Collected data entries
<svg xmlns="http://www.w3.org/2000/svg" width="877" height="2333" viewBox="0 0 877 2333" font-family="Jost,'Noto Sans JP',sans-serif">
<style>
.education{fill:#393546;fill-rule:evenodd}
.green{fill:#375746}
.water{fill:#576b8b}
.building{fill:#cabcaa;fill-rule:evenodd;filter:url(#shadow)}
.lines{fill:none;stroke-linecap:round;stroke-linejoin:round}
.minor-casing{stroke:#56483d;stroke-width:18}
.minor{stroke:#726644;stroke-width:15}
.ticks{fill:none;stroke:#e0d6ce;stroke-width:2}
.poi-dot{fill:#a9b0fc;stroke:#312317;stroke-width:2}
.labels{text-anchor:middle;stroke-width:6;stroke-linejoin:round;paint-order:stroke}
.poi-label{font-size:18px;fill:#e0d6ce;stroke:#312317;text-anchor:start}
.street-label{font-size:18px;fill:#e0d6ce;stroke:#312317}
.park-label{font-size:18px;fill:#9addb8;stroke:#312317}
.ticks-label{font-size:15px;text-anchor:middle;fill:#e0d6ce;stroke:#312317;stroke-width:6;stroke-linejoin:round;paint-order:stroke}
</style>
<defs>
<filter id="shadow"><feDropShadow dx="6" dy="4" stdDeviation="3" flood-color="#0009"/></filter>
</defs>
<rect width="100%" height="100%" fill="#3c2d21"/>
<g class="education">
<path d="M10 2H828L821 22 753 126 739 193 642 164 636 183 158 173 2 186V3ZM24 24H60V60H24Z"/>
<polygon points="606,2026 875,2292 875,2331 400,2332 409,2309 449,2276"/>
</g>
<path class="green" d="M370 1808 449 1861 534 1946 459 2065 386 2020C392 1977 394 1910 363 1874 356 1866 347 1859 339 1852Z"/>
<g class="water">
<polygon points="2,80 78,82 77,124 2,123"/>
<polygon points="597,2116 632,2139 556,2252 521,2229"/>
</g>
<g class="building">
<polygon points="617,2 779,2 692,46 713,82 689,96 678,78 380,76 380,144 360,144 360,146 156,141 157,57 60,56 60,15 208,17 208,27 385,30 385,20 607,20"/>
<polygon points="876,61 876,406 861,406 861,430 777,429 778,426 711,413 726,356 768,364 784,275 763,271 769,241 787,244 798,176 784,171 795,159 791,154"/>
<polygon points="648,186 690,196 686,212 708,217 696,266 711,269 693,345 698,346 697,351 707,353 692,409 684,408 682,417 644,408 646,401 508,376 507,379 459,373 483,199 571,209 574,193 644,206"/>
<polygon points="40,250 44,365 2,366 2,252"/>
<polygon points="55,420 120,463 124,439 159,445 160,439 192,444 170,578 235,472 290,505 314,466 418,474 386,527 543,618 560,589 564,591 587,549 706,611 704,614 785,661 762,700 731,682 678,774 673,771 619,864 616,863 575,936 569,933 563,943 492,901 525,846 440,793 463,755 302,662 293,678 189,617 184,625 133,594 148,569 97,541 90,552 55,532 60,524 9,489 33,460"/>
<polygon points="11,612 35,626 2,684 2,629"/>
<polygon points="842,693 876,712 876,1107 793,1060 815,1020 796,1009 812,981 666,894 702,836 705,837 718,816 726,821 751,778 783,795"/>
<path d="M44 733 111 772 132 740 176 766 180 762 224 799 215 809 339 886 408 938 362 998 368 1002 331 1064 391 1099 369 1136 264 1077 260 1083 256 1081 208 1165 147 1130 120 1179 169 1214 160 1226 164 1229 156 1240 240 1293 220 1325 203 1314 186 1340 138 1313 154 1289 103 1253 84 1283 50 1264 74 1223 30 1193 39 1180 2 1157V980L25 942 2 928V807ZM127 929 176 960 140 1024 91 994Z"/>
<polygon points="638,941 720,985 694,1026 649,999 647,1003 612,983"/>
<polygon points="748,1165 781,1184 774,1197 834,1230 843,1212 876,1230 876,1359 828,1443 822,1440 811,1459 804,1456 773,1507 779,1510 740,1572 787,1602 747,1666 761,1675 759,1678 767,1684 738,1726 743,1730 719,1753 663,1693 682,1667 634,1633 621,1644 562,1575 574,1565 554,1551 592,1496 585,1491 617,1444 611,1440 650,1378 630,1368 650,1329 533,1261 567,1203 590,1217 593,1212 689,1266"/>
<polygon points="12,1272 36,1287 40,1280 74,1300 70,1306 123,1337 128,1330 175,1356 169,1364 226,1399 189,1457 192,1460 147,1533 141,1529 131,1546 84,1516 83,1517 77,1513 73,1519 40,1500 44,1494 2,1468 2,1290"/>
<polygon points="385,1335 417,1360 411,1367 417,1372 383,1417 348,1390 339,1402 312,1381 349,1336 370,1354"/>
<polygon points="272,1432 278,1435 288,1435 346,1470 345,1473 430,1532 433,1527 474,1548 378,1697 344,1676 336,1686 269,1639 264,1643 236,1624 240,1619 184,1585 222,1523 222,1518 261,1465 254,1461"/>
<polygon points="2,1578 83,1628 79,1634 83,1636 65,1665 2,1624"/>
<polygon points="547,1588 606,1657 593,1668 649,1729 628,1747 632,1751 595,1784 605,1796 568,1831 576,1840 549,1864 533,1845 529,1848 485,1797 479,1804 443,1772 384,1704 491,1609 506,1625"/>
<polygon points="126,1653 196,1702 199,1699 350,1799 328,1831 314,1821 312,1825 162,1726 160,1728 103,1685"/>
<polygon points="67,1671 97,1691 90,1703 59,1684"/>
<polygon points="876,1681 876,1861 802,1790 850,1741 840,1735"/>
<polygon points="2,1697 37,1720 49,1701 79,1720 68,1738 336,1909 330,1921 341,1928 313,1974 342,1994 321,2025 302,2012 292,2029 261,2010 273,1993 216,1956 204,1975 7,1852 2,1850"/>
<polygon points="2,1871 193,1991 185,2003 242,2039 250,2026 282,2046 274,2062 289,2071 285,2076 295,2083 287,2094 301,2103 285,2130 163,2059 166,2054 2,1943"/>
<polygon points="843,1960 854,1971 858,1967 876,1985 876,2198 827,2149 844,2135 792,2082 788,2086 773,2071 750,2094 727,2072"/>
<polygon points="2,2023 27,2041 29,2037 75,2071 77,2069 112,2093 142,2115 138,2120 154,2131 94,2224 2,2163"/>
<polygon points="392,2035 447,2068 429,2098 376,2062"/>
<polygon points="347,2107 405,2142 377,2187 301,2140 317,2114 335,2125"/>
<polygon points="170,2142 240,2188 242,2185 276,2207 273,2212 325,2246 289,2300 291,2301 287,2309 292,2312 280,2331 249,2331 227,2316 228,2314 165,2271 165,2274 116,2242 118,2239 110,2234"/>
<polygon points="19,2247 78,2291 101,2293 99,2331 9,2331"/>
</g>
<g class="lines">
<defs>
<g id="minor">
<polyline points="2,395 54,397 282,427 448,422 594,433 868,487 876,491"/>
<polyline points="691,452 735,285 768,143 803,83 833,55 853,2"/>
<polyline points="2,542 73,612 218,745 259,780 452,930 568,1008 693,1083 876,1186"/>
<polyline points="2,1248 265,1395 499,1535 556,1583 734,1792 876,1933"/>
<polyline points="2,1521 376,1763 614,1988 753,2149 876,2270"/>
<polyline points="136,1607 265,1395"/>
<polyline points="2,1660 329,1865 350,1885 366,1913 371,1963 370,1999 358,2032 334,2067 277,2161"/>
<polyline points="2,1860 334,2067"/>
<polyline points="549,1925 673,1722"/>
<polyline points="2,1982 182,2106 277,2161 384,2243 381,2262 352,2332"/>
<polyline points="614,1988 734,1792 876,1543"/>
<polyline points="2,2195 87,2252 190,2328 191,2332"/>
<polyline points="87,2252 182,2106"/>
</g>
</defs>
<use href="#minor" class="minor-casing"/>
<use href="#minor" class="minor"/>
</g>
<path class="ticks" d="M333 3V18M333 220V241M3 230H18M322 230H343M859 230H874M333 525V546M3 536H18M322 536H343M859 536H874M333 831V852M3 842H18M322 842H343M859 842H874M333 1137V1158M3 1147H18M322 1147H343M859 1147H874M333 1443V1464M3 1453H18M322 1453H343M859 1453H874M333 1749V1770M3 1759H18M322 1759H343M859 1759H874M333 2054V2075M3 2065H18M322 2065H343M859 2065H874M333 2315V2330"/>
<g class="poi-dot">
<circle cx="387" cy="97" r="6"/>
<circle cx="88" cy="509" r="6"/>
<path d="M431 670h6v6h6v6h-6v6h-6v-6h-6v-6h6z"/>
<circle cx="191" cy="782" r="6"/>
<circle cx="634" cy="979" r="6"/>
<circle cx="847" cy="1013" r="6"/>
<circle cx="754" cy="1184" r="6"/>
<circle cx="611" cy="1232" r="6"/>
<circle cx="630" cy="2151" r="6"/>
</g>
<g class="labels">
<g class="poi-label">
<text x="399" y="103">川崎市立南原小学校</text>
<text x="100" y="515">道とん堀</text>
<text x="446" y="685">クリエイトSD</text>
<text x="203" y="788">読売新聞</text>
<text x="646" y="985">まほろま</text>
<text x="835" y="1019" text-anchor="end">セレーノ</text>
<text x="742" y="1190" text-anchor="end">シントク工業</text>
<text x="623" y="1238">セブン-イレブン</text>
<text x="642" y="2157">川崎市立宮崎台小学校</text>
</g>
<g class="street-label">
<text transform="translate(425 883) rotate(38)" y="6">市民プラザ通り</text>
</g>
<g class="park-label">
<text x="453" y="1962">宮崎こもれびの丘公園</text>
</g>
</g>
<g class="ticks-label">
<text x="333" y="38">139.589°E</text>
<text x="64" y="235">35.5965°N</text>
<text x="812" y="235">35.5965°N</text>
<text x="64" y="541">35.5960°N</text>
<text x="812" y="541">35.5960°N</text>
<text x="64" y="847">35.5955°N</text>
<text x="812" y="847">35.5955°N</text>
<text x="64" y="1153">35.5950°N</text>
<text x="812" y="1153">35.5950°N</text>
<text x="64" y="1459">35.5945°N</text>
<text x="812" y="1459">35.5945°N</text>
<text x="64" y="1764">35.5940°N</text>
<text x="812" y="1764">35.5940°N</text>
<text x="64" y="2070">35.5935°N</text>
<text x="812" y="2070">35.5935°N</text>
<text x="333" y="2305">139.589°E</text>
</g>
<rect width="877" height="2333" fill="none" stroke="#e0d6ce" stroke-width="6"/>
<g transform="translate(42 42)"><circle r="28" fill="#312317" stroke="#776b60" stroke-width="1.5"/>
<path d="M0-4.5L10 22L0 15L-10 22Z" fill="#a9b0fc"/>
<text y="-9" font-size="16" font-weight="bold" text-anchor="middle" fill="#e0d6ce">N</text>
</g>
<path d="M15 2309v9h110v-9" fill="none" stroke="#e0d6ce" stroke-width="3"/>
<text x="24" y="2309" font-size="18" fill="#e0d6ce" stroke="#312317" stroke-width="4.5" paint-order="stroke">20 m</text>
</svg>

• **WHAT IS NEEDED**
The word to look for is "rule"; copy out every line of the entries that holds it.

• **SOLUTION FOR THIS TASK**
.education{fill:#393546;fill-rule:evenodd}
.building{fill:#cabcaa;fill-rule:evenodd;filter:url(#shadow)}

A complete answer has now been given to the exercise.